Pull out the lines below word for word, beginning at the line that contains "Segment duodenum and" and stopping after the line that contains "132H110V126L108 124L104 123V124L98". Leave the pictures out of your answer.

• RAW DATA:
────────────────────────────────────────

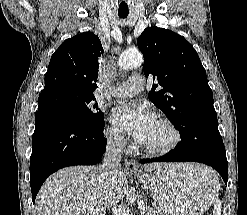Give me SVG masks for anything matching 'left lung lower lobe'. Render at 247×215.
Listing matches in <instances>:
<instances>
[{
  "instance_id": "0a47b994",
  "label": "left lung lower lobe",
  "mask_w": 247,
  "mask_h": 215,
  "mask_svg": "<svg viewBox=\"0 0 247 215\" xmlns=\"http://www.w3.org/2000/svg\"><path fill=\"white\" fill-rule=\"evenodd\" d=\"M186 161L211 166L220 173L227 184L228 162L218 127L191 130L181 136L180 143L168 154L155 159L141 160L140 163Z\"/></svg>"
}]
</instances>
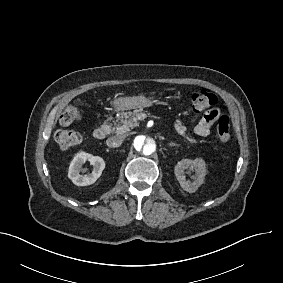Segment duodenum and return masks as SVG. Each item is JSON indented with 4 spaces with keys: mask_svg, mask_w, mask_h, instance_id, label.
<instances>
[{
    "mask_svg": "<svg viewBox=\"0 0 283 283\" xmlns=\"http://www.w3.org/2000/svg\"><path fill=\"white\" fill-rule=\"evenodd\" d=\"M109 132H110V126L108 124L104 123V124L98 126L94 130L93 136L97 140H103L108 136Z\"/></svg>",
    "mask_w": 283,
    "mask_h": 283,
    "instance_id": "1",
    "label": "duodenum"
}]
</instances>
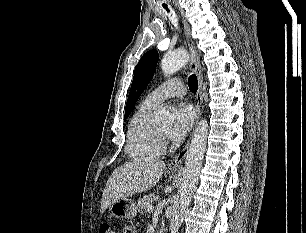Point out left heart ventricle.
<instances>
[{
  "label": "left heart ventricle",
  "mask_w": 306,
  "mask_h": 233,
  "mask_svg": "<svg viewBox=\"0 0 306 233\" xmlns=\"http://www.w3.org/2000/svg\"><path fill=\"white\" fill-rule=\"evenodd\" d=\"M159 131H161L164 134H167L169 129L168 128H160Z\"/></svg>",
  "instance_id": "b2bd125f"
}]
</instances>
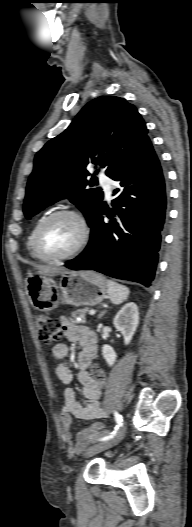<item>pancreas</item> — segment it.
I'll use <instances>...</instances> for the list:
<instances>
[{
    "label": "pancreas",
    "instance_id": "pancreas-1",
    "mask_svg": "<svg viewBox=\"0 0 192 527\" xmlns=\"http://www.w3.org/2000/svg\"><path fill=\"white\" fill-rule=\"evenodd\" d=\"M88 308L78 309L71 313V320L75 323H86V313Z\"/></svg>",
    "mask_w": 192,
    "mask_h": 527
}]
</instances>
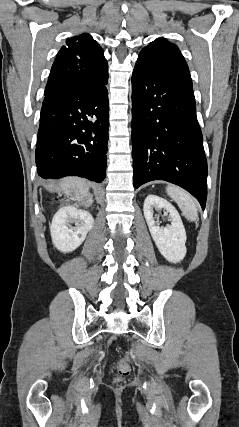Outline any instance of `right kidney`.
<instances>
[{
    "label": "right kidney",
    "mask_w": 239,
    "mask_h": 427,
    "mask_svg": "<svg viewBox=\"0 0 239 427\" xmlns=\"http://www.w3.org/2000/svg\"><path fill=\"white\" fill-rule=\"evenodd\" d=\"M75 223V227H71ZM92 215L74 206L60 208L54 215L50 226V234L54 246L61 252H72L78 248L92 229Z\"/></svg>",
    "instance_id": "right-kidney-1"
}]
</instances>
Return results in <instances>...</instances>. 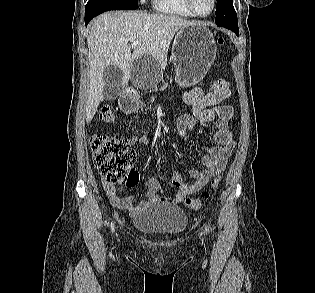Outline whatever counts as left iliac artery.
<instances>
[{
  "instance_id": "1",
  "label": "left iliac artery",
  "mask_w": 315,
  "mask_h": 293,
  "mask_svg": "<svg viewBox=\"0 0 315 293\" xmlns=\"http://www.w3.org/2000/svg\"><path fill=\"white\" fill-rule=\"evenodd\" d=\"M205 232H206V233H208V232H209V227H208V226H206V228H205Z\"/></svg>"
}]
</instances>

────────────────────────────────────────

• RESULT OF THIS EXERCISE:
Segment duodenum and return masks as SVG. Each item is JSON indented with 4 spaces with keys: mask_svg, mask_w, mask_h, instance_id, label.
<instances>
[{
    "mask_svg": "<svg viewBox=\"0 0 283 283\" xmlns=\"http://www.w3.org/2000/svg\"><path fill=\"white\" fill-rule=\"evenodd\" d=\"M109 132H110V126L108 124L104 123V124L98 126L94 130L93 136L97 140H103L108 136Z\"/></svg>",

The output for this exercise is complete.